As my children were growing, there is nothing more gratifying than leveraging the divine moments we had. Vacations, sporting events, victories, discouragements, challenges, prom, graduation, parties, sins, successes, failures, dreams, baptisms, and the like. Each moment for me was a time capsule of impact. Most I was present for, many I leveraged, and some I missed. But for the most part, looking back I missed a few, and to me, these are sad to reflect on.

But as we learn in the Shema, it is not one moment we are after — it is many over a lifetime. Teachable moments continue and can be redeemed if we choose to lean into by talking, sitting, walking, lying and rising with those we love. It will never be easy, but we incessantly teach in every opportunity the truth as laid out by God.

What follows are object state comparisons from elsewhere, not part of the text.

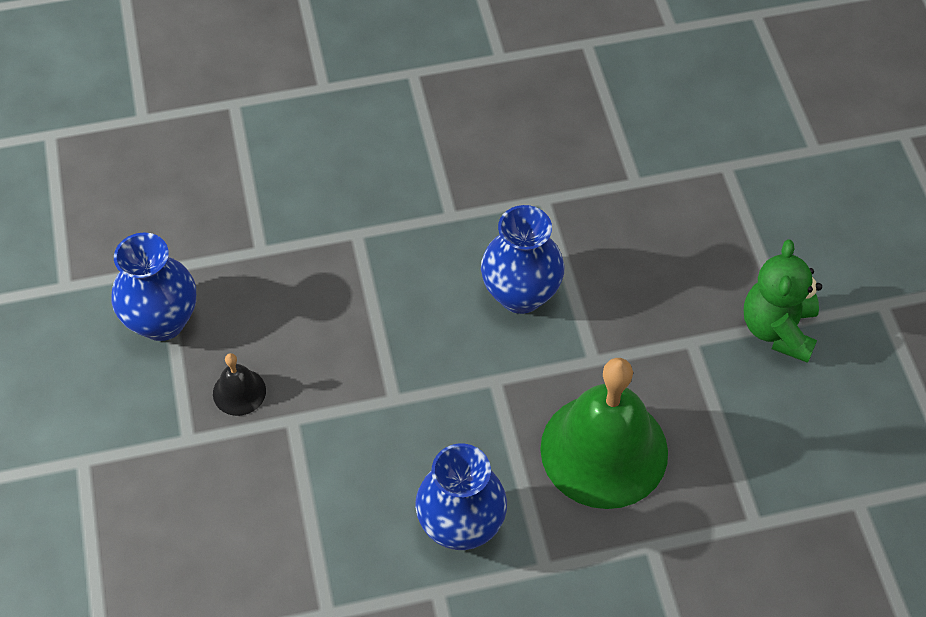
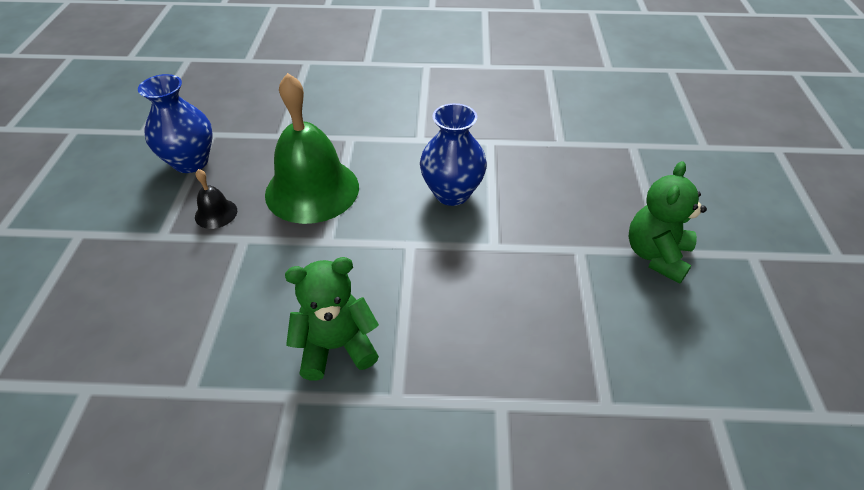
camera: 15 degrees right, 10 degrees down
blue vase [415,444,507,550] -> green teddy bear [285,257,379,381]
green bell [540,358,668,509] -> green bell moved to [265,73,359,224]

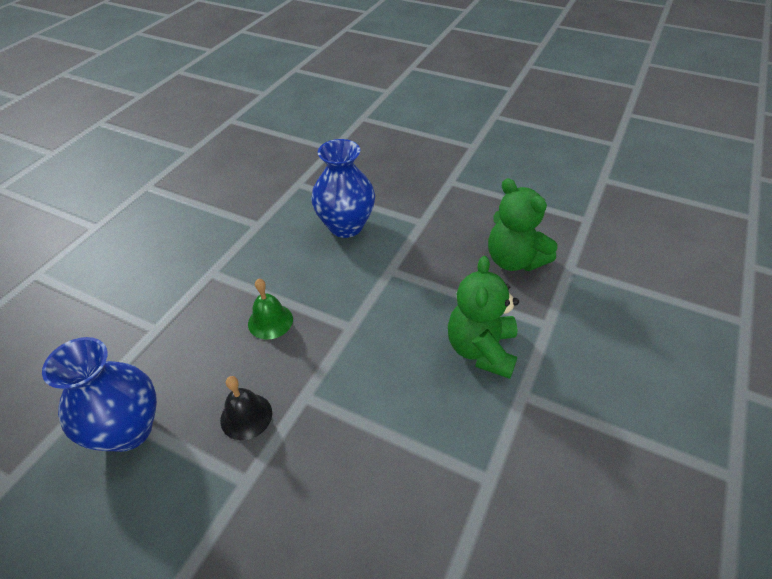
camera: 65 degrees left, 0 degrees up
green bell [265,73,359,224] -> green bell [248,278,293,340], size x0.43
green teddy bear [628,161,707,284] -> green teddy bear moved to [488,178,558,271]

I believe fathering is something done out of spirit and character moment by moment. And yes there are some strategies deployed from time to time it is not the strategies that make a good father. It is a man who lives in character, moment by moment, and actively passing on the beliefs of the Bible as given to us by God himself.

CLOSE:

I have had numerous moments with my children that are powerful, but nothing is as rewarding to hear one of your children say, “Dad that moment when you was your finest moment as my Dad. I love you for who you are and what you did.” I think we all want to hear words like these.

But this also leads to a profound for all present today. Everyone here today wants to be loved by our father. Not just our earthly father, but our heavenly Father. We seek it, we want it, and deep inside we want to be loved by Him — unconditionally loved and accepted. And today I want you to know He does. That He loves you perfectly, in ways unique to you, and wants you to become his child. He wants you to become a son or a daughter in his family — adopted by him in love in ways you have always wanted love and acceptance. And through this identity, “son” and “daughter,” he wants to redeem your imperfections and reshape your identity around his will and divine purposes so that you can become the child He wants you to be. And if you have been longing to be a better father than you are today, then this is where it all begins. It begins with becoming His child.

If you want to begin this relationship today, it all begins with a simple prayer. If you want to become a better father, then join me and others in becoming his Son in this prayer.

"Dear God, I want to be a part of your family. You said in Your Word that if I acknowledge that You raised Jesus from the dead and that I accept Him as my Lord and Savior, I would be saved. So God, I now say that I believe You raised Jesus from the dead. I accept Him now as my Lord and Savior. I accept my salvation from sin right now. Thank you, Father God, for forgiving me, saving me, and giving me eternal life with You. In Christ’s name, Amen!"